# [Supplied records]
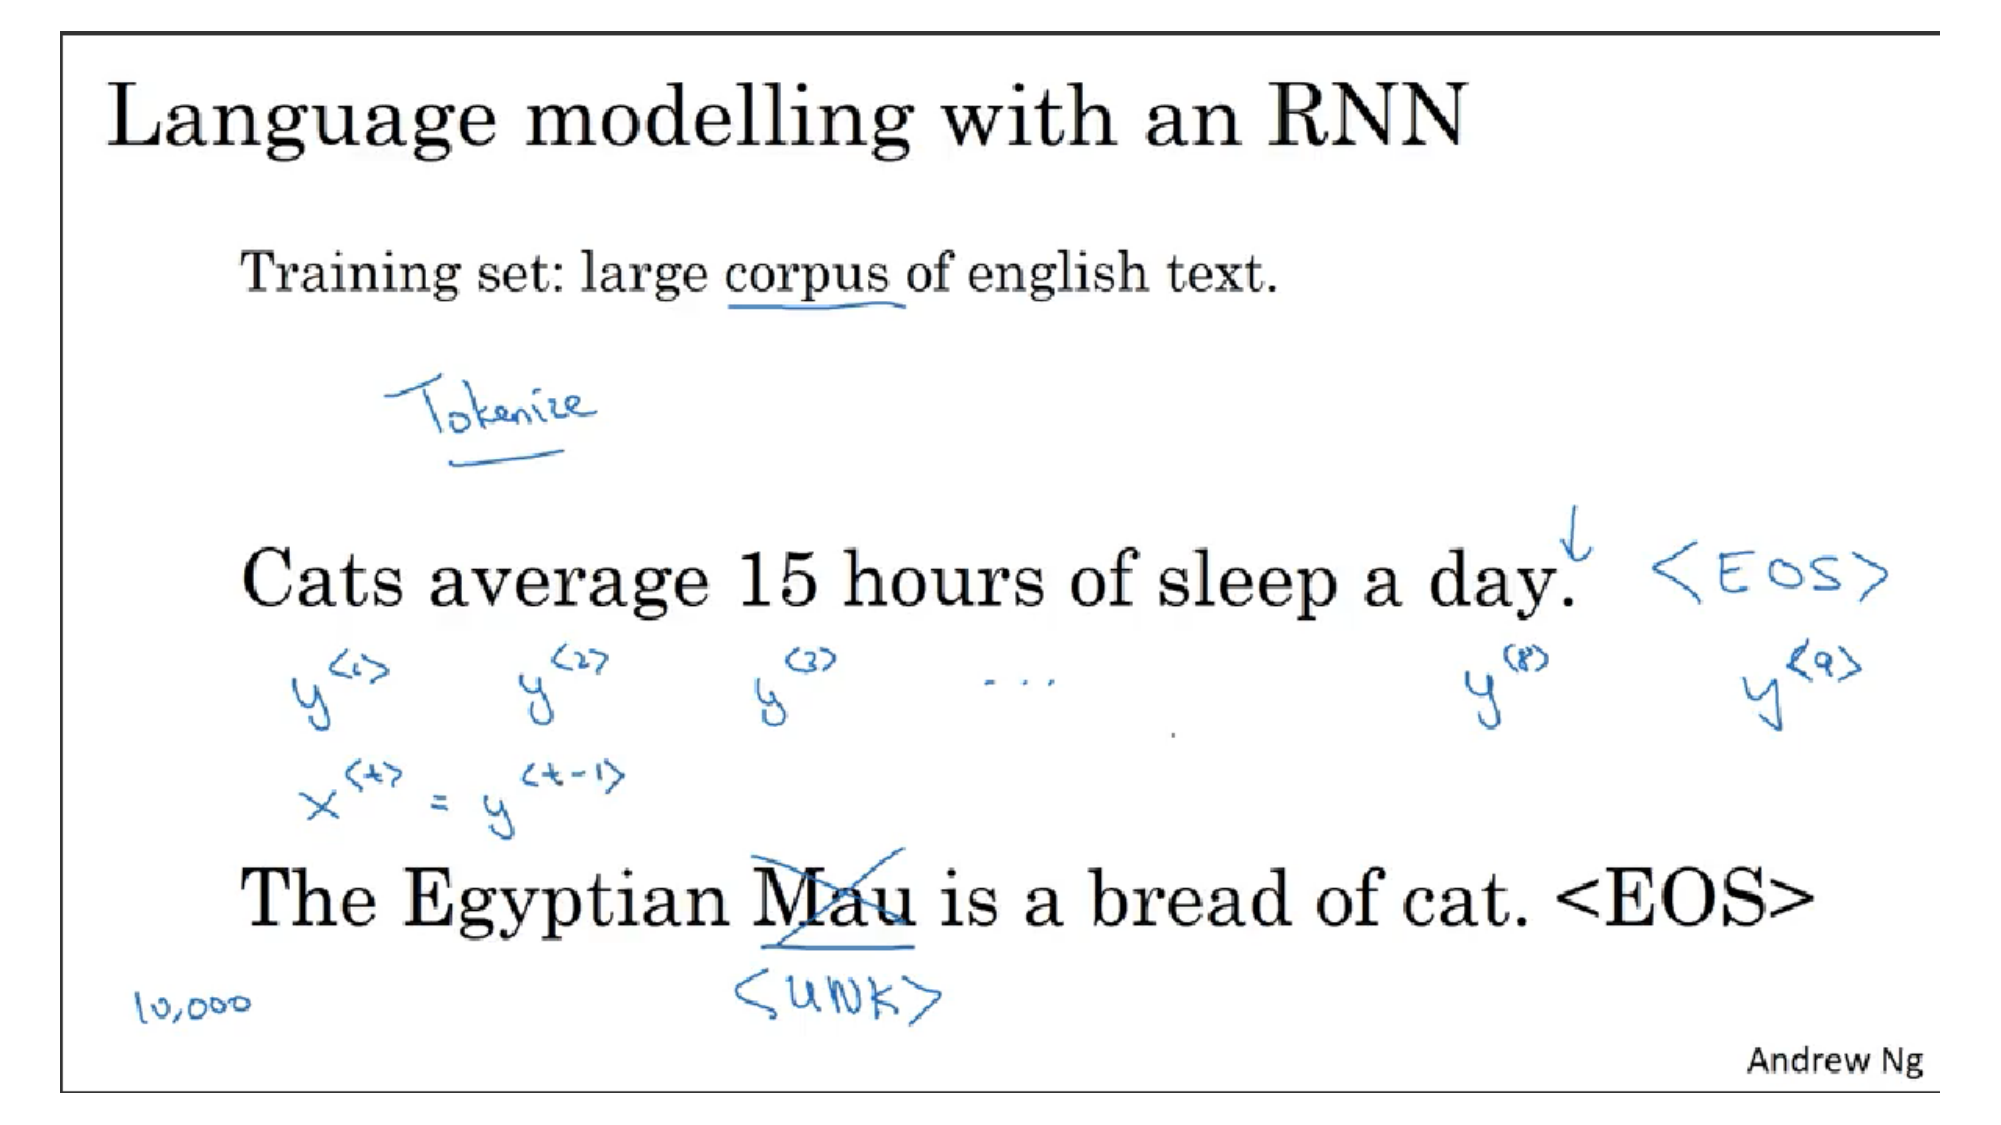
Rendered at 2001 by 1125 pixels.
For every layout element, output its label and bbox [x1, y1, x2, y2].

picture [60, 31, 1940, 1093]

* * *

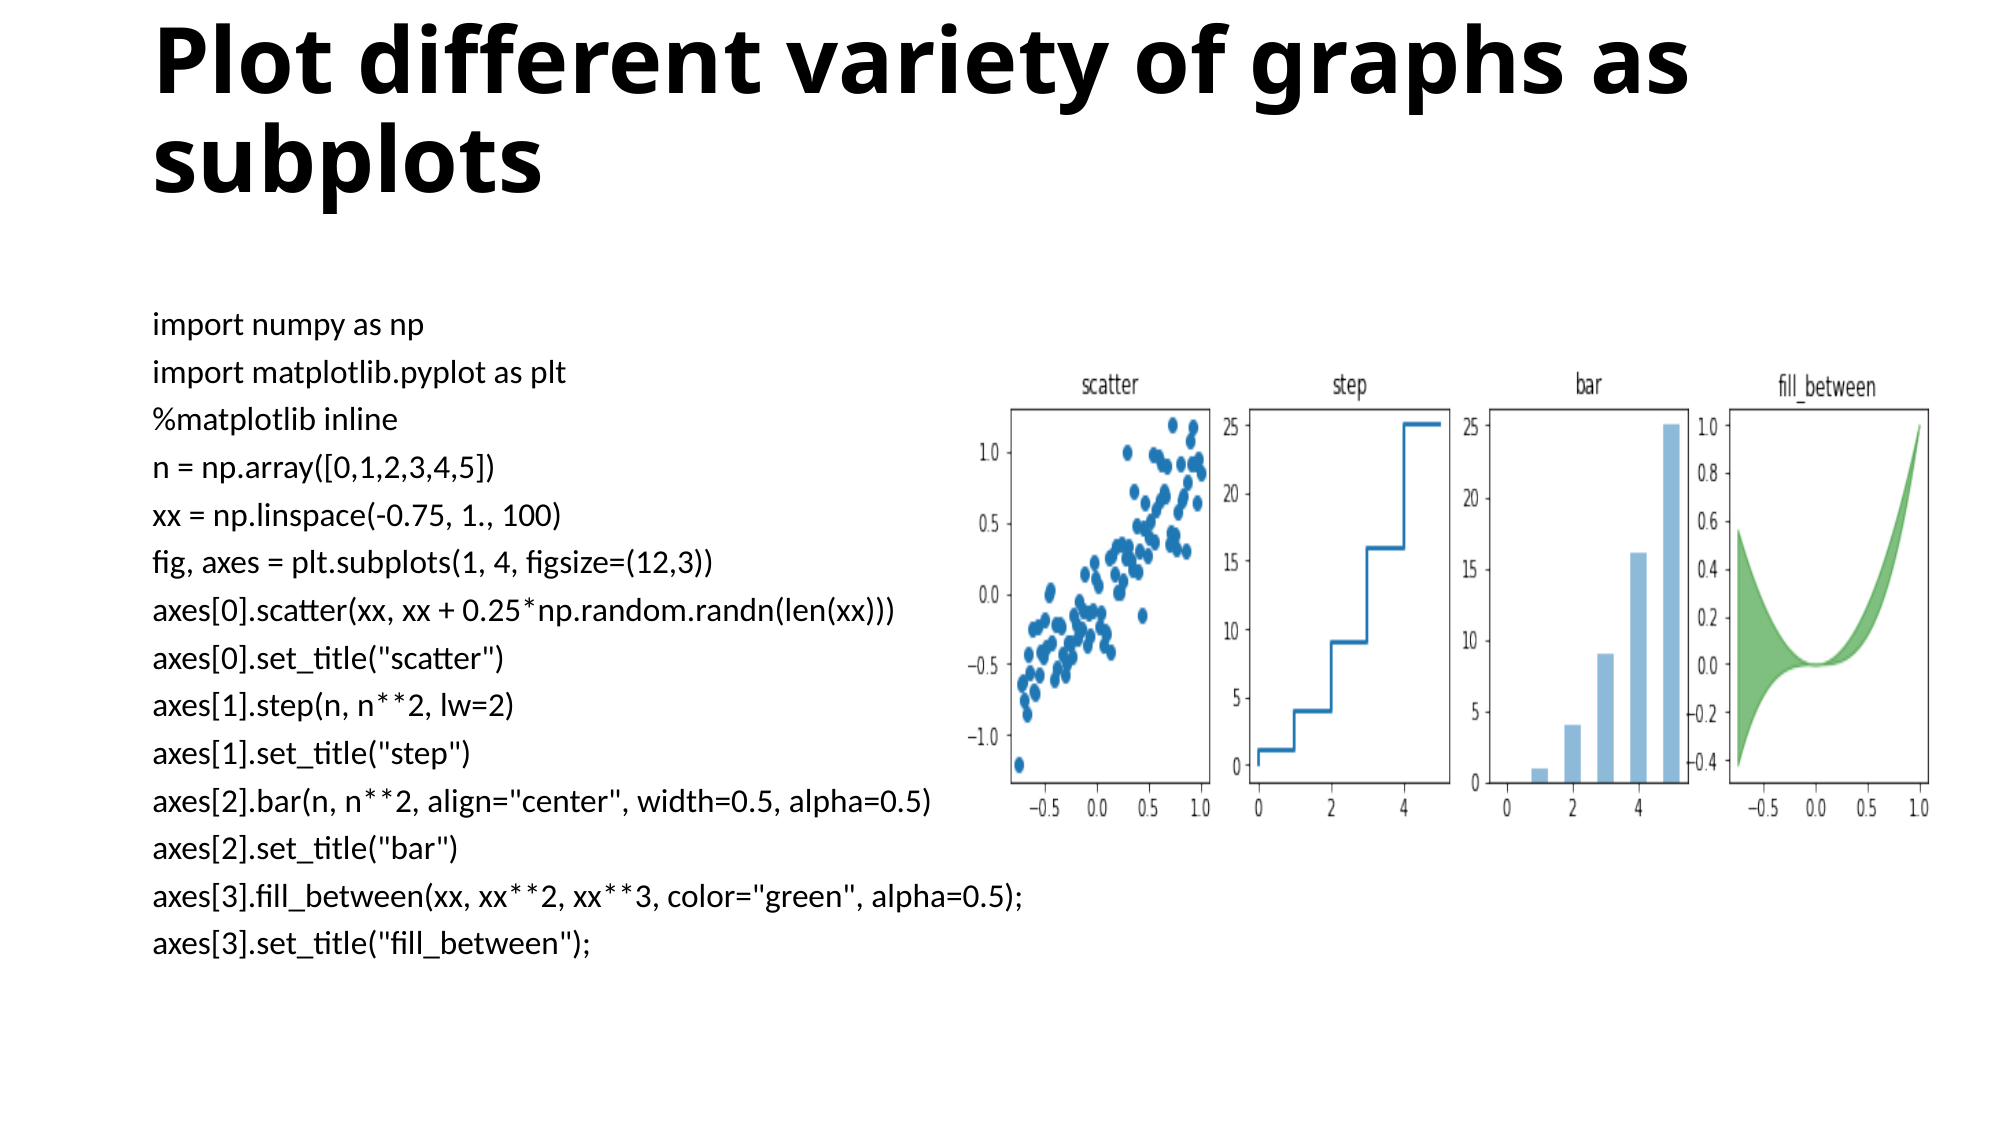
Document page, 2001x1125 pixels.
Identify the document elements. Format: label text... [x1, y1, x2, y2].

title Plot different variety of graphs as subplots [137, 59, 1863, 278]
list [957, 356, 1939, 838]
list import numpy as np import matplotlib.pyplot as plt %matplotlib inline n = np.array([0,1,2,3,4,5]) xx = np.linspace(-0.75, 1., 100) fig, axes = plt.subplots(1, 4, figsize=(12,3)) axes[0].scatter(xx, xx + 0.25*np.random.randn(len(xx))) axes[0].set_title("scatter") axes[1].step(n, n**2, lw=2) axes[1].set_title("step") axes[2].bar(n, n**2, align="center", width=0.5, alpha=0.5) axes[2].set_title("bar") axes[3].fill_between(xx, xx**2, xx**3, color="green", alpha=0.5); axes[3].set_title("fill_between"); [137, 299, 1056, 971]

# [What you have to do]
Among the lines of the data above, find those with the word "pixels" and show them.

# [Exercise output]
Rendered at 2001 by 1125 pixels.
Document page, 2001x1125 pixels.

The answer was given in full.